**Work item:** Repeat the data exactly, please; no pictures belong in the copy.

─── Source information ───

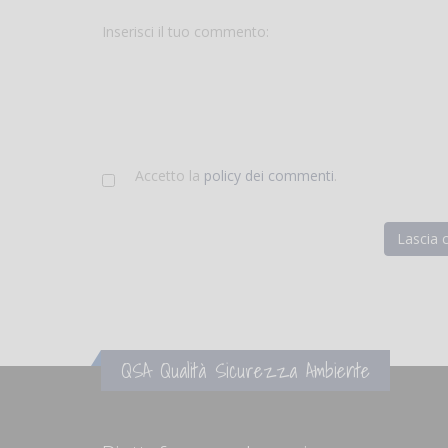
Inserisci il tuo commento:
Accetto la
policy dei commenti
.
QSA Qualità Sicurezza Ambiente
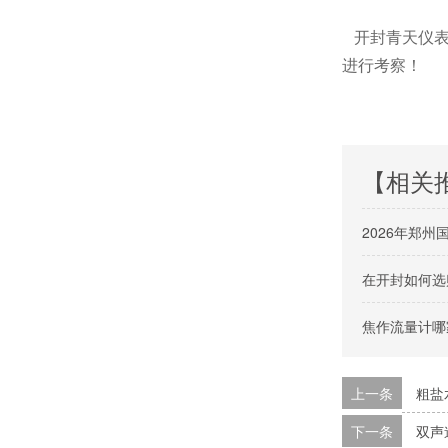
开封青天仪表
进行考察！
【相关
2026年郑
在开封如何选
焦作流量计哪
上一条
粗盐
下一条
双声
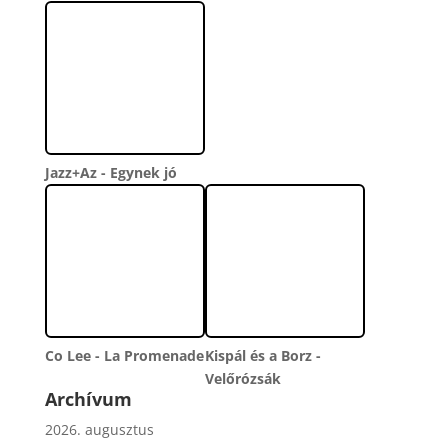
Jazz+Az - Egynek jó
Co Lee - La Promenade
Kispál és a Borz -
Velőrózsák
Archívum
2026. augusztus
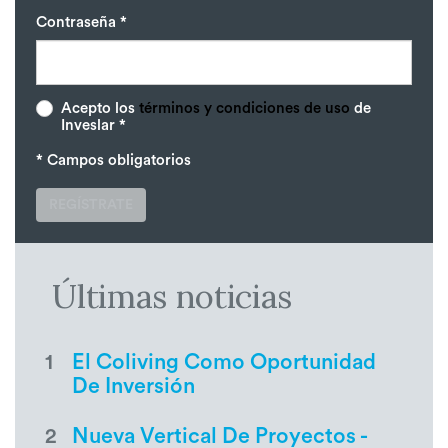
Contraseña *
Acepto los
términos y condiciones de uso
de
Inveslar *
* Campos obligatorios
REGÍSTRATE
Últimas noticias
1
El Coliving Como Oportunidad
De Inversión
2
Nueva Vertical De Proyectos -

───

**Your solution:**
Inserisci il tuo commento:
Accetto la
policy dei commenti
.
QSA Qualità Sicurezza Ambiente
开封青天仪表
进行考察！
【相关
2026年郑
在开封如何选
焦作流量计哪
上一条
粗盐
下一条
双声
Jazz+Az - Egynek jó
Co Lee - La Promenade
Kispál és a Borz -
Velőrózsák
Archívum
2026. augusztus
Contraseña *
Acepto los
términos y condiciones de uso
de
Inveslar *
* Campos obligatorios
REGÍSTRATE
Últimas noticias
1
El Coliving Como Oportunidad
De Inversión
2
Nueva Vertical De Proyectos -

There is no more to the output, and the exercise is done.